Mercredixmots (2)
PARAPLUIE… PARASOL
Grand-mère possédait un grand parapluie/parasol en solide toile bleue, bien conçu pour se protéger des intempéries.
C’était un objet unique, au cachet bien particulier, sorti de l’atelier d’un artisan au savoir-faire affirmé.
Il pouvait servir à se garantir de la pluie. Oui, mais voilà ! Pourquoi sortir par temps de pluie ? Sous nos cieux, les averses s’accompagnent souvent de bourrasques et comment se prémunir vis-à-vis des risques toujours présents de retournement ? J’imagine sans peine la frêle femme qu’était mon aïeule, emportée soudain dans l’air, accrochée à la courbure de son bec de cane.

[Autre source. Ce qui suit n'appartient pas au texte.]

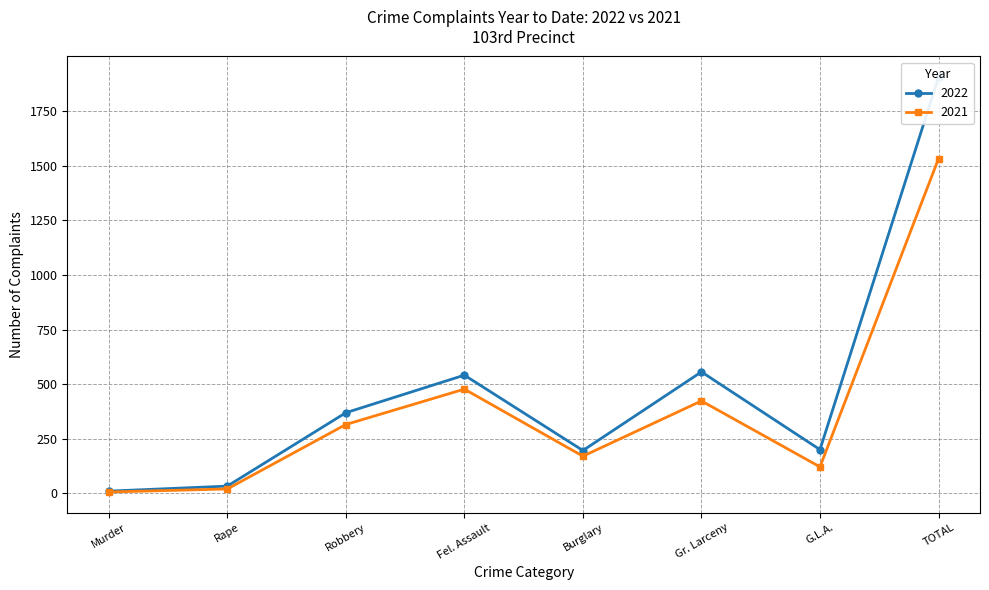

At how many categories does at least one series exceed 778?

1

Mais, cette vision n’est que virtuelle. Il est plus vraisemblable qu’elle l’ait utilisé pour quelque balade sous le soleil, son vaste dais la préservant des rayons trop ardents, elle et les trois petits enfants pendus à ses jupes.

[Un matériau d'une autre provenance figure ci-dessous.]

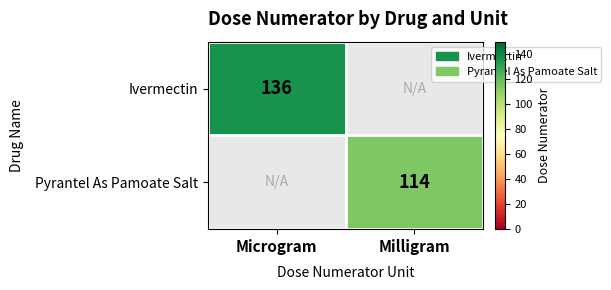

The Ivermectin series shows 136 at Microgram. True or false?

True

Lorsque je l’ai connu, deux générations après, il gisait abandonné dans un coin de la cour : sa belle toile bleue s’était délavée et ne tenait plus que par lambeaux. Moi j’avais eu le coup de foudre pour le superbe mandala de l’ossature métallique encore intacte. J’accrochais des rubans de papier de couleurs vives aux baleines et le faisais tournoyer, tel un manège, la pointe fixée au sol. Il était si lourd qu’il aurait fallu toute une équipe de bras d’enfants pour réussir à le soulever, à le brandir au-dessus de nos têtes tel un bouquet chatoyant.
Et puis, le jeu finissant par lasser, le beau parasol se retrouva une fois de plus délaissé, inutile… jusqu’à ce que la cuisinière ait eu l’idée de transformer les baleines en broches pour faire griller les tomates du rougail au feu de bois.